Vale lembrar que Nelsinho já havia se tornado o primeiro estrangeiro a ganhar uma prova da Nationwide ou da Truck Series sem jamais ter disputado uma corrida da Sprint Cup.

Por fim, desde Juan Pablo Montoya, em 2007, um piloto vindo de uma grande categoria de monopostos não triunfava em duas divisões diferentes da Nascar. Naquele ano, o colombiano ganhou a etapa do Mexico, da Nationwide, e a de Sonoma da Cup. Não é nenhum demérito, mas o sul-americano segue sem vencer em ovais.

Por outro lado, outros nomes da Indy e da F1 também já conseguiram chegar ao Victory Lane. Scott Speed, por exemplo, é um dos casos mais famosos. O ex-piloto da Toro Rosso ganhou a etapa de Dover da Truck Series, em 2008, quando fazia apenas a sexta etapa da carreira na categoria. O desempenho do americano foi tão bom, que a Red Bull resolveu queimar etapas no desenvolvimento do piloto para logo jogá-lo na Sprint Cup.

Da Indy, Sam Hornish é um dos mais vitoriosos pós-Stewart. O piloto da Penske acumulou um longo aprendizado tanto na Nationwide quanto na Sprint Cup, mas só recebeu a bandeira quadriculada na frente no último ano, em Phoenix, valendo pela divisão de acesso. Em 2012, ele está na luta pelo título, mas ainda não venceu.

A vitória de Nelsinho Piquet e os estrangeiros na Nascar

junho 23, 2012
Nelsinho Piquet

Essa é a imagem que estava no site de mídia da Nascar

Provavelmente você já sabe que Nelsinho Piquet venceu a etapa de Road America, da Nationwide, disputada no sábado (23).
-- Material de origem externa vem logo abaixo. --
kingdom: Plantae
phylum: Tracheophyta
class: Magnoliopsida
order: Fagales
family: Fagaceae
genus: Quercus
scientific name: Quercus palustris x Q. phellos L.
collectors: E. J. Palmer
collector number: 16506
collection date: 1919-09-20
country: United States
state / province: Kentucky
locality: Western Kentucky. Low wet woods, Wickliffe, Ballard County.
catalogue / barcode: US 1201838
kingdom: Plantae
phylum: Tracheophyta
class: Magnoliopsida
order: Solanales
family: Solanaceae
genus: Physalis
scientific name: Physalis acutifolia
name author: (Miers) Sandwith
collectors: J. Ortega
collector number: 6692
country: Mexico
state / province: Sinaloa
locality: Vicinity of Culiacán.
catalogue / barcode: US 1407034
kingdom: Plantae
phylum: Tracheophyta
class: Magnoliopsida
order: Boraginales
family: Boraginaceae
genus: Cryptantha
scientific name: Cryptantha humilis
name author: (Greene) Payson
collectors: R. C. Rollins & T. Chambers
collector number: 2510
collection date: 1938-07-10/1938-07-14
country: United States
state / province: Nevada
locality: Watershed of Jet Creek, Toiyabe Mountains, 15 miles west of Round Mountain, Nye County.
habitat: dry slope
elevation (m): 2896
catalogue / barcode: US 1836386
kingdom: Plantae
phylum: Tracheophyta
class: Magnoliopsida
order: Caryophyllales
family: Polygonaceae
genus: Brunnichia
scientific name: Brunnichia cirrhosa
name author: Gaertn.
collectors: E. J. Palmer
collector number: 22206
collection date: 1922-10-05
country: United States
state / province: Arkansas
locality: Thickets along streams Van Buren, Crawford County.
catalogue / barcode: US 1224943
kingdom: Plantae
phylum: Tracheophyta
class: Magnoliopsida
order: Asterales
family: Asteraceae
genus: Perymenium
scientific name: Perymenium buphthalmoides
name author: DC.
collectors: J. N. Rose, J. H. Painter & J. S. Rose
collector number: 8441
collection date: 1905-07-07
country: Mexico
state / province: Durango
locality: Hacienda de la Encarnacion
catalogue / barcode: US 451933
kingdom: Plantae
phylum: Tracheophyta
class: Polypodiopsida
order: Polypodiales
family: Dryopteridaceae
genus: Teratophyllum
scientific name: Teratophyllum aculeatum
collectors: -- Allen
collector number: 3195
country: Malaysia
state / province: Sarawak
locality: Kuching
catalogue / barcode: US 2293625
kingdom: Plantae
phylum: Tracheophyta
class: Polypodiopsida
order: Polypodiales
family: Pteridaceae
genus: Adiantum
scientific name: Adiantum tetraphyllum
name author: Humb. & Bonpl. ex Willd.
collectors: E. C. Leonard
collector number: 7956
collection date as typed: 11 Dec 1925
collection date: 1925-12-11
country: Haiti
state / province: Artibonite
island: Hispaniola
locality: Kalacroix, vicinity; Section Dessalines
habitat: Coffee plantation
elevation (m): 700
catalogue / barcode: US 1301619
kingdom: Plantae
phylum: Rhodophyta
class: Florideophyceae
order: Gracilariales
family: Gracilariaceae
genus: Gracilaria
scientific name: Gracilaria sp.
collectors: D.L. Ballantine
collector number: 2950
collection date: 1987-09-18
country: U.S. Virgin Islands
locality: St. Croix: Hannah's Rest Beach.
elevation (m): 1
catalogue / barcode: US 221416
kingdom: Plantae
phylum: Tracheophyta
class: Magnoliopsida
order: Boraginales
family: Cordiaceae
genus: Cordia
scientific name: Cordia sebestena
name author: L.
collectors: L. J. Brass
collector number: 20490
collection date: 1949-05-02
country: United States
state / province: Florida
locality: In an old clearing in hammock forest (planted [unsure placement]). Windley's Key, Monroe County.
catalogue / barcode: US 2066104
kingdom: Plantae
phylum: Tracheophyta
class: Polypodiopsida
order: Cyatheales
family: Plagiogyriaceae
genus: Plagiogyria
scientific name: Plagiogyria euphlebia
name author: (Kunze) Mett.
O brasileiro, que disputava a primeira corrida na categoria em 2012, foi o piloto dominante durante toda a prova e precisou apenas deixar Michael McDowell para trás para ficar com a vitória.

O que talvez você não saiba é que Piquet é apenas o quarto não americano a vencer na categoria e o quinto a triunfar em alguma divisão da Nascar.

Antes de Nelsinho, Ron Fellows, Juan Pablo Montoya e Marcos Ambrose já haviam vencido na Nationwide, além do canadense Earl Ross, que triunfou na etapa de Martinsville, de 1974, do que hoje é a Sprint Cup.

O último do grupo dos não nascidos nos Estados Unidos a vencer na Nascar é Mario Andretti, que terminou na primeira posição na Daytona 500 de 1967. Só que o piloto já era naturalizado americano desde 1964. Por causa da dupla nacionalidade, Andretti não aparece em todas as estatísticas que dizem respeito a estrangeiros.

Voltando aos pilotos que ganharam na Nationwide, Ron Fellows e Marcos Ambrose são os de maior sucesso, com quatro vitórias cada um, todas em circuitos de rua. Além disso, cada um tem uma particularidade na carreira. Enquanto o canadense praticamente não disputou etapas em oval na Nascar – mas sendo figurinha carimbada nos circuitos mistos –, o australiano começou no turismo americano na Truck Series, antes de avançar até a Sprint Cup.

Só que a primeira vitória de Ambrose veio apenas em 2008, quando o australiano já disputava algumas corridas da Cup. Depois disso, todos os demais triunfos do aussie vieram quando ele já estava na divisão principal.

No caso de Montoya, o colombiano estreou na Nascar em 2006, mas só começou a participar de forma integral no ano seguinte. Para ganhar experiência, o ex-piloto de F1 também corria na Nationwide. Uma dessas etapas foi no México, onde terminou com a vitória após um duelo com Scott Pruett.

Sendo assim, Nelsinho é o primeiro piloto estrangeiro a vencer na Nationwide sem jamais ter disputado uma corrida da Sprint Cup antes.